= Tom Byers (runner) =

American distance runner (born 1955)

Thomas Joseph Byers, Jr. (born May 12, 1955) is a former professional distance runner and current businessman. In 1981, when running as a designated pacemaker or 'rabbit' in the high-profile 1500 meters race at the Bislett Games in Oslo, he won against a field including Olympic champion and world record holder Steve Ovett, after the rest of the field refused to follow his early pacesetting.

==Career==

Byers was a runner at Ohio State University in the 1970s and still holds the outdoor OSU distance record in the 1500m (3.37.5). He held the mile record (4:00.10.) until Jeff See broke it on June 2, 2007. During his time at OSU, he also won the U.S. Junior 1500m title, finished second at the AAU outdoor championships, and participated in the '76 Olympic Trials. Byers temporarily retired from competitive running for several years to join the corporate world, but returned to professional running in the 1980s. One thing for which Byers was noteworthy was his hair. Unlike most middle and long distance runners, who wore their hair short, Byers chose to wear his long.

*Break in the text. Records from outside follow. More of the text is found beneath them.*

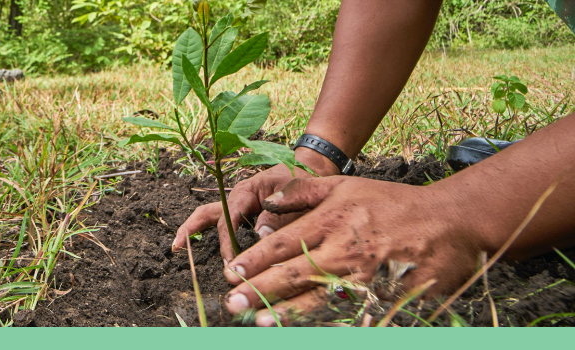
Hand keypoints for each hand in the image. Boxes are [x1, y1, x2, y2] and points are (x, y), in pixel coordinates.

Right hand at [171, 147, 339, 261]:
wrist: (308, 169)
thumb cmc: (300, 180)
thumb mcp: (293, 196)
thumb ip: (279, 216)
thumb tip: (261, 237)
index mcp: (246, 191)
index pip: (229, 217)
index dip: (227, 240)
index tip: (229, 260)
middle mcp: (236, 198)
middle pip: (208, 213)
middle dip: (192, 229)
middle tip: (178, 248)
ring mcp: (237, 204)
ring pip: (209, 216)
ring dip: (193, 229)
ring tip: (177, 247)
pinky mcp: (242, 212)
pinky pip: (222, 222)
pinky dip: (209, 233)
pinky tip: (203, 249)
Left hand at [221, 176, 490, 325]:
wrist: (449, 222)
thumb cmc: (394, 203)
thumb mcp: (347, 186)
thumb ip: (303, 190)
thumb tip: (267, 201)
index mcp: (332, 219)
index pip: (284, 243)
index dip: (255, 260)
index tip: (233, 272)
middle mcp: (344, 249)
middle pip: (293, 273)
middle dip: (260, 289)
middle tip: (232, 303)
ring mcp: (364, 276)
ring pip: (316, 298)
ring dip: (285, 312)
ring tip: (258, 321)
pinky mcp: (384, 296)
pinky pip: (348, 313)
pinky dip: (325, 323)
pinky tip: (305, 330)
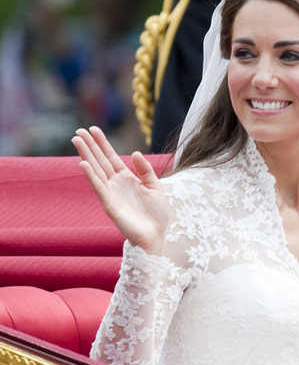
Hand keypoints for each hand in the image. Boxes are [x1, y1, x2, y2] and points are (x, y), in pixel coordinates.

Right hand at [72, 127, 168, 254]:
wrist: (156, 235)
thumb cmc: (156, 213)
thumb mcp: (155, 186)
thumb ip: (145, 170)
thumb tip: (134, 153)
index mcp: (126, 178)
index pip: (111, 157)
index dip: (103, 143)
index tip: (93, 129)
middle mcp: (116, 184)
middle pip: (100, 161)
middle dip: (90, 146)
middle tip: (78, 130)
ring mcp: (111, 194)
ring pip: (96, 171)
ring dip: (86, 156)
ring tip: (76, 141)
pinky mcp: (109, 205)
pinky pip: (99, 188)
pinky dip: (91, 176)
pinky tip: (83, 164)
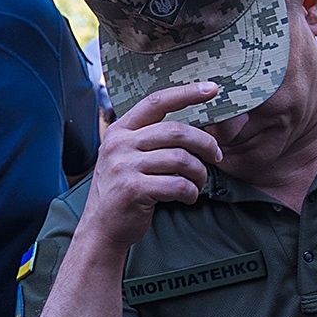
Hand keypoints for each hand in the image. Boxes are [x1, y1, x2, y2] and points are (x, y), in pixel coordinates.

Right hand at [82, 82, 224, 251]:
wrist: (101, 227)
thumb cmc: (121, 190)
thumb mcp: (124, 156)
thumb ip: (146, 138)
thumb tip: (190, 127)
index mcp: (119, 131)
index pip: (156, 102)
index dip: (186, 93)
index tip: (212, 88)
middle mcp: (119, 145)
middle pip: (176, 131)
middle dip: (205, 143)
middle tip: (216, 156)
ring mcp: (124, 167)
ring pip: (181, 159)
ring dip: (199, 173)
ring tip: (198, 182)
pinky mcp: (133, 189)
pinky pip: (178, 185)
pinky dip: (191, 192)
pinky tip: (187, 197)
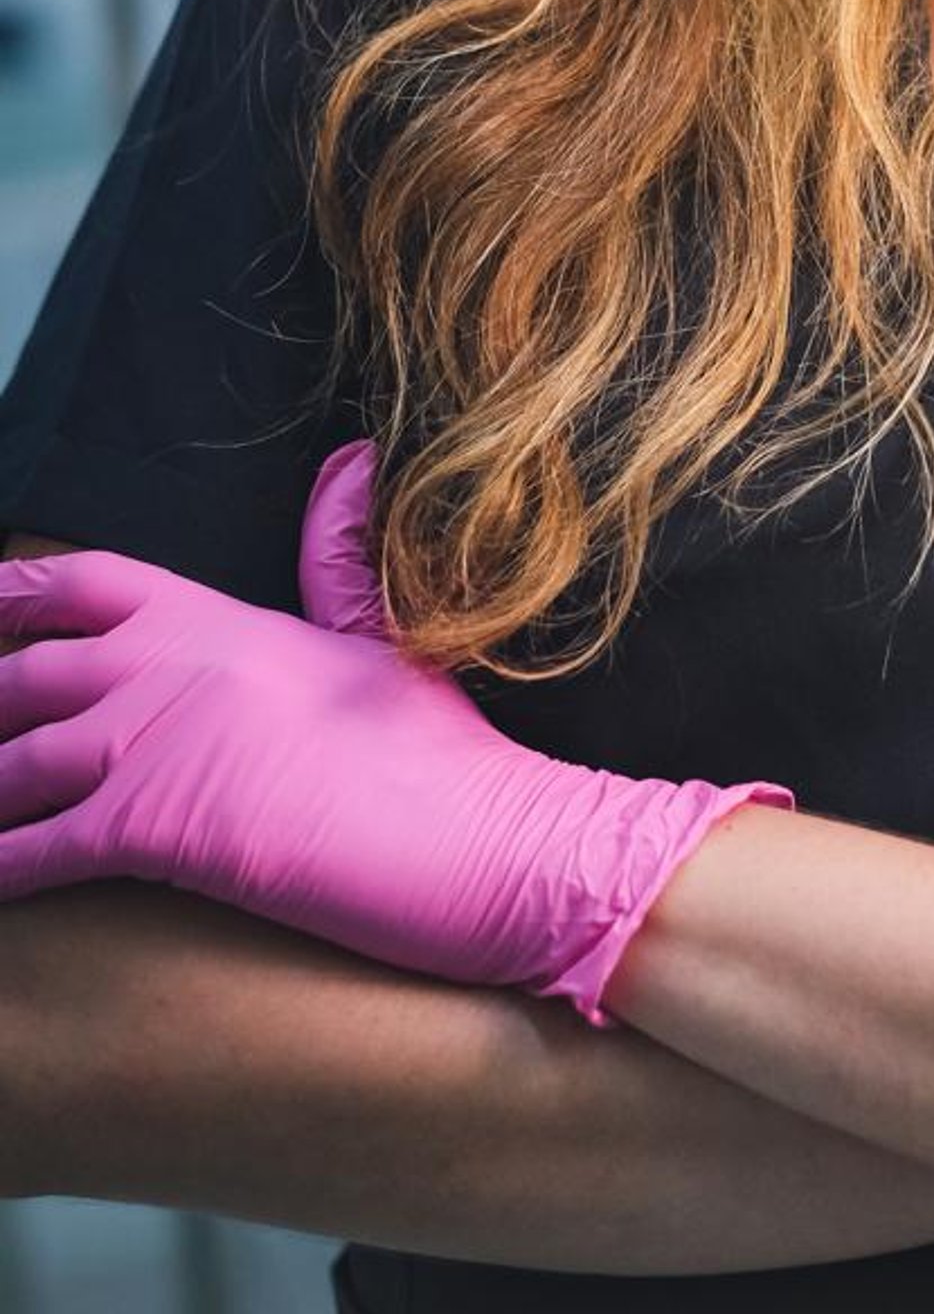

His 3:50.84 mile ranks 11th fastest by a United States runner, while his 2:16.1 in the 1000 meters is the third fastest by a US runner.

===Oslo, 1981===

On 26 June 1981, Byers took a victory in the 1500m race of the Bislett Games in Oslo, Norway. The world record holder Steve Ovett was a favourite to win the race, and Byers had only been called in at the last minute to act as a pacemaker. But Ovett and the pack did not follow his pace, and Byers did not step off the track. He was leading by almost ten seconds going into the final lap. Ovett ran the last lap almost nine seconds quicker than Byers but finished second by 0.53s.

Two weeks later at the 1981 Dream Mile (that year held at the separate "Oslo Games"), Byers finished 10th in 4:07.72 as Ovett won the race.

===Pacemaker for world record miles===
That same year, 1981, Byers went on to pace Sebastian Coe to two world records in the mile, on 19 August at the Weltklasse Zürich in Switzerland, and on 28 August at the Memorial Van Damme meeting in Brussels, Belgium.

==Personal life==

He had two sons. One of his sons, Thomas Joseph Byers III (1985–2005), was a distance runner for Coffman High School in Dublin, Ohio (where he graduated in the same class as fellow student-athlete Brady Quinn), and went on to run at the University of Kentucky and the University of Mississippi. He died when he was struck by a train before his junior year at Kentucky.